4. Investigate logged activity
- Review recent edits by Contributor accounts and check access logs for abnormal IPs or timings.
- Look for new admin users or unexpected changes to theme/plugin files.
5. If compromise is detected: follow the incident response steps below.
Technical detection & hunting guidance
Run safe, non-destructive queries. Prefer staging copies and always back up before modifying data.
SQL queries
SELECT ID, post_title, post_type, post_status
FROM wp_posts
WHERE post_content LIKE '%<script%';
SELECT ID, post_title, post_content
FROM wp_posts
WHERE post_content REGEXP '\\[.*\\]';
SELECT meta_id, post_id, meta_key, meta_value
FROM wp_postmeta
WHERE meta_value LIKE '%<script%' OR meta_value LIKE '%javascript:%' OR meta_value LIKE '%onload=%';
WP-CLI
wp search-replace '<script' '' --all-tables --dry-run
wp db query "SELECT ID, post_title FROM wp_posts WHERE post_content LIKE '%\[events_%' LIMIT 100;"
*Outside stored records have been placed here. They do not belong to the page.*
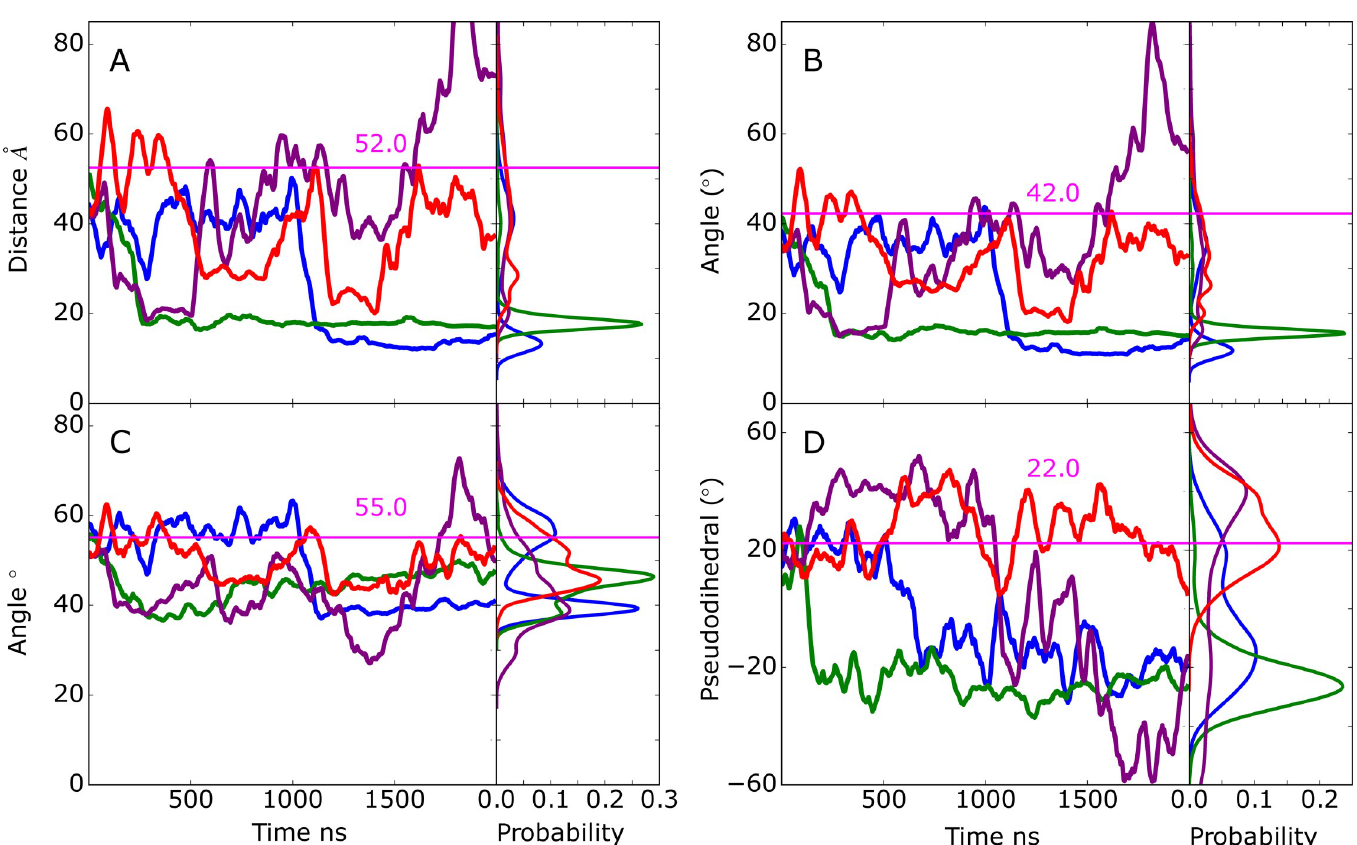
Fig 2. Time series and probability distributions from the apo-EndoS2 MD simulations of the A) distance between the C α atoms of residues 186 and 712, the angles between the C α atoms of residues B) 186-548-712 and C) 186-548-639 and D) the pseudodihedral angle defined by residues 106-508-808-712 as shown in S2A–S2D Fig. Results shown for individual MD simulations 1) blue, 2) green, 3) purple and 4) red. Data is presented as a 50 ns moving average. Values from the EndoS2 crystal structure for the respective terms are shown as horizontal lines along with the measured values in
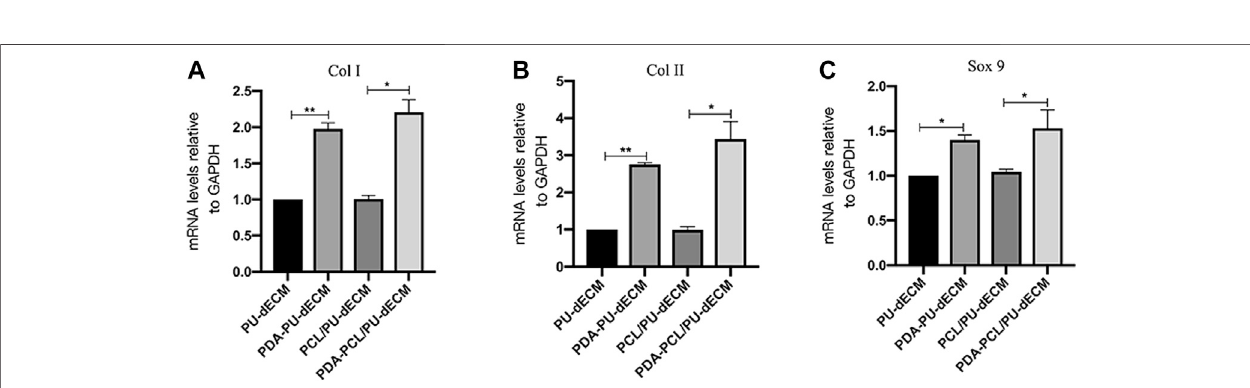
FIGURE5| Genesexpression ofthe scaffolds. (A) COL I , (B) COL II, and (C) SOX 9 .(*Comparison betweenoriginalgroupsand modi fi ed groups, n (cid:2) 3,* p < 0.05, ** p < 0.01).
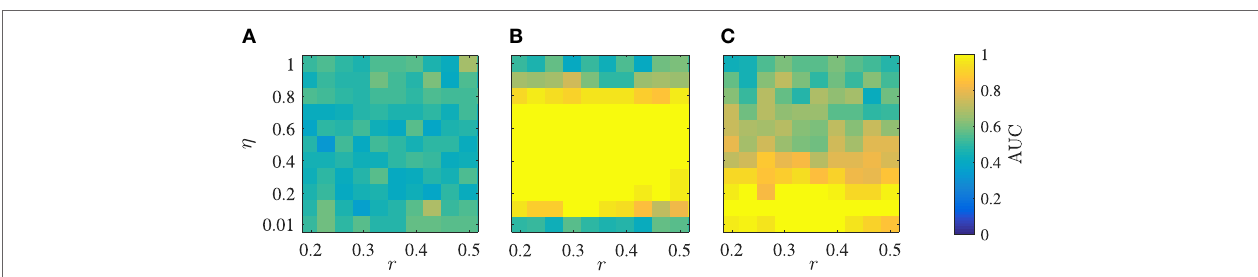
FIGURE 4 | Performance of the three classification methods in detecting the single leader measured by their AUC as a function of the radius of interaction r and the noise intensity (cid:17) for cross-correlation (A) , transfer entropy (B) , and event synchronization (C) , with N = 5 and v = 0.01.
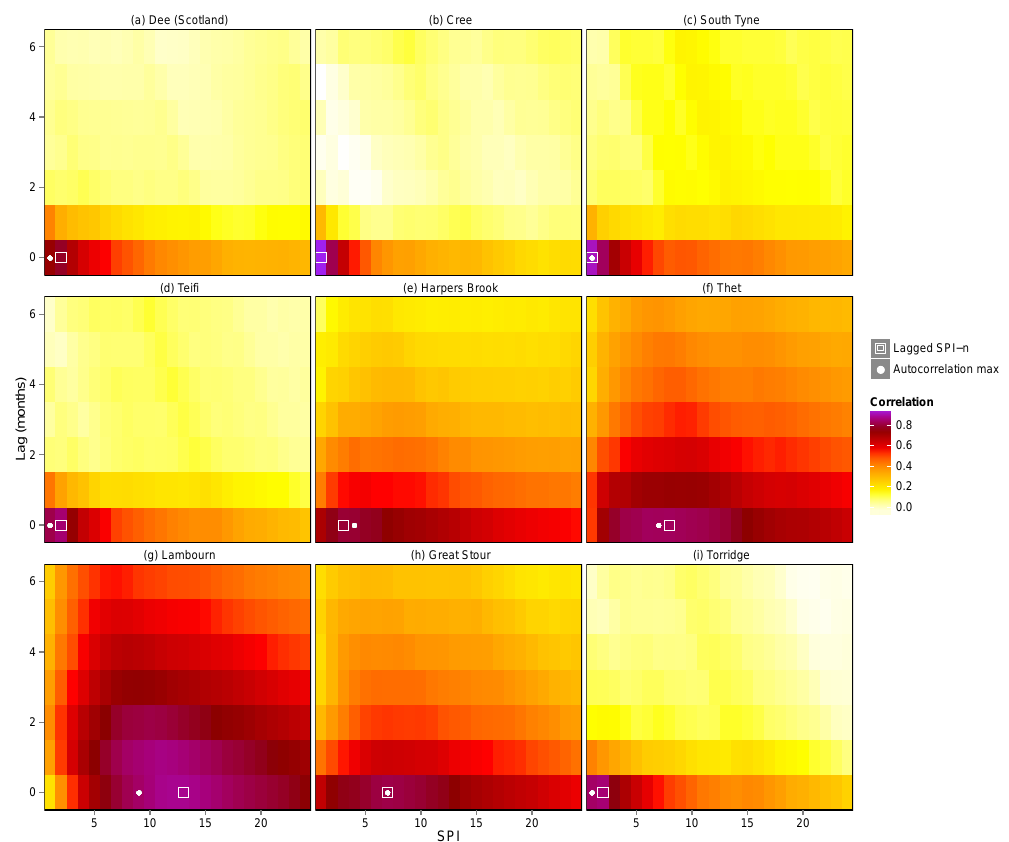
Figure 10. Heat maps for case study catchments showing correlation between SSI-1 lagged by 0–6 months and SPI accumulation peri- ods of 1–24 months. The lagged SPI- n is shown, as is the longest n -month period for which there is significant autocorrelation in SSI-1 (autocorrelation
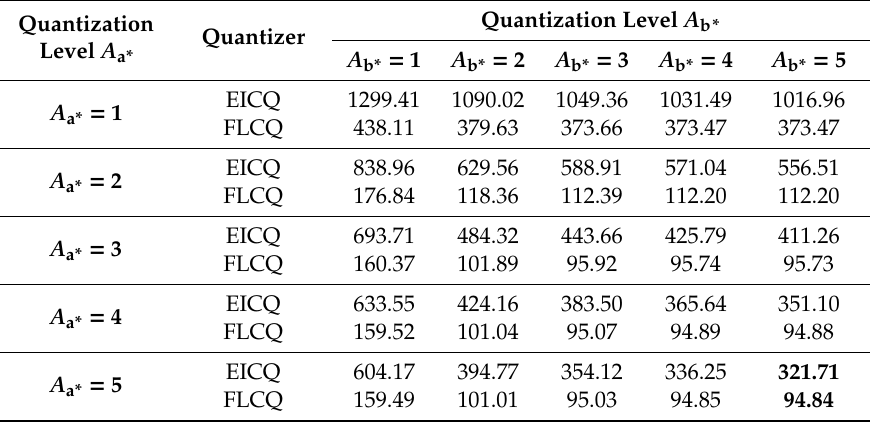
Table A5. The mean square error of the EICQ and FLCQ quantizers on KTH-2a. Quantization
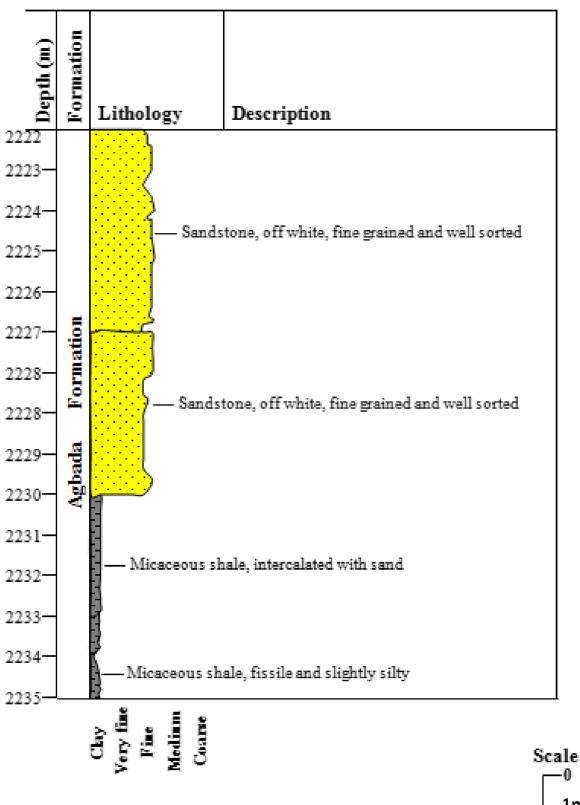
Fig. 3 Lithological log of selected cores at different depths in PZ-2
Suggested WAF / virtual patching rules (temporary)
If you have a WAF or equivalent perimeter filtering, apply temporary rules to reduce risk while you patch. These are high-level concepts—adapt them to your WAF syntax.
- Block POST requests that include HTML tags or script tokens in shortcode attribute values when submitted from contributor accounts (post.php, post-new.php, REST API endpoints, admin-ajax.php).
- Detect render-time responses that include known shortcode parameter names with embedded <script> and block or sanitize those responses.
- Match encoded payloads (e.g., %3Cscript) and inline handlers (on\w+=).
- Throttle contributor POST submissions to reduce blast radius.